EXERCISE REQUIREMENTS:
Reproduce every row below line for line, changing nothing.

STORED ROWS:
* * *
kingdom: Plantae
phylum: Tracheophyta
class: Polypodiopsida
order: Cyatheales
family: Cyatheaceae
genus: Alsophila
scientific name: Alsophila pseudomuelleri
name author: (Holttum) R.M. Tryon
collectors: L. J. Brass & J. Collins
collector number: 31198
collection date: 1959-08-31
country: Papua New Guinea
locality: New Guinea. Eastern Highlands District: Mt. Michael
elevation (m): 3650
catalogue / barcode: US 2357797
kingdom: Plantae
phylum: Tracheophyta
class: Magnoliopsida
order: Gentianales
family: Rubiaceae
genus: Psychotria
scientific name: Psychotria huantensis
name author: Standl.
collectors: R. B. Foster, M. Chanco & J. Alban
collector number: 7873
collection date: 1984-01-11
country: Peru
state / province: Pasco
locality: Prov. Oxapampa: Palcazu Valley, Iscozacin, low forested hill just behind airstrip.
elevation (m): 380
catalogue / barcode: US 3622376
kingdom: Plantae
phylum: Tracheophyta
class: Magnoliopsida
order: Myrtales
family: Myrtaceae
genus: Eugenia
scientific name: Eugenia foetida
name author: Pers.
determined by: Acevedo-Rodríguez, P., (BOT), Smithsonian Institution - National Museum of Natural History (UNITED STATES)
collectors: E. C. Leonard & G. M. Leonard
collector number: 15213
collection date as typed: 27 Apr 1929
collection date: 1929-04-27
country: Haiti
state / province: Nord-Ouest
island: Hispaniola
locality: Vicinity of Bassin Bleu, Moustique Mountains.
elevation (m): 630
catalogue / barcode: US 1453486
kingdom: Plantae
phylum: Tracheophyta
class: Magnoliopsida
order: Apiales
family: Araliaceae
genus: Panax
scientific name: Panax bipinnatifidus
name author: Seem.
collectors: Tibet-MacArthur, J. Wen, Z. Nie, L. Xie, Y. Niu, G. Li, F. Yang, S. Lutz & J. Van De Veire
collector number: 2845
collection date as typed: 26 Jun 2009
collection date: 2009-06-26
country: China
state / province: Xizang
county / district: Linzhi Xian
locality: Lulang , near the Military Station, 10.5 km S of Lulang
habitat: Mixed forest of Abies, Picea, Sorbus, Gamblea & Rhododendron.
* * *
FINAL RESULT:
kingdom: Plantae
phylum: Tracheophyta
class: Polypodiopsida
order: Cyatheales
family: Cyatheaceae
genus: Alsophila
scientific name: Alsophila pseudomuelleri
name author: (Holttum) R.M. Tryon
collectors: L. J. Brass & J. Collins
collector number: 31198
collection date: 1959-08-31
country: Papua New Guinea
locality: New Guinea. Eastern Highlands District: Mt. Michael
elevation (m): 3650
catalogue / barcode: US 2357797
kingdom: Plantae
phylum: Tracheophyta
class: Magnoliopsida
order: Gentianales
family: Rubiaceae
genus: Psychotria
scientific name: Psychotria huantensis
name author: Standl.
collectors: R. B. Foster, M. Chanco & J. Alban
collector number: 7873
collection date: 1984-01-11
country: Peru
state / province: Pasco
locality: Prov. Oxapampa: Palcazu Valley, Iscozacin, low forested hill just behind airstrip.
elevation (m): 380
catalogue / barcode: US 3622376
kingdom: Plantae
phylum: Tracheophyta
class: Magnoliopsida
order: Myrtales
family: Myrtaceae
genus: Eugenia
scientific name: Eugenia foetida
name author: Pers.
determined by: Acevedo-Rodríguez, P., (BOT), Smithsonian Institution - National Museum of Natural History (UNITED STATES)
collectors: E. C. Leonard & G. M. Leonard
collector number: 15213
collection date as typed: 27 Apr 1929
collection date: 1929-04-27
country: Haiti
state / province: Nord-Ouest
island: Hispaniola
locality: Vicinity of Bassin Bleu, Moustique Mountains.
elevation (m): 630
catalogue / barcode: US 1453486
kingdom: Plantae
phylum: Tracheophyta
class: Magnoliopsida
order: Apiales
family: Araliaceae
genus: Panax
scientific name: Panax bipinnatifidus
name author: Seem.
collectors: Tibet-MacArthur, J. Wen, Z. Nie, L. Xie, Y. Niu, G. Li, F. Yang, S. Lutz & J. Van De Veire
collector number: 2845
collection date as typed: 26 Jun 2009
collection date: 2009-06-26
country: China
state / province: Xizang
county / district: Linzhi Xian
locality: Lulang , near the Military Station, 10.5 km S of Lulang
habitat: Mixed forest of Abies, Picea, Sorbus, Gamblea & Rhododendron.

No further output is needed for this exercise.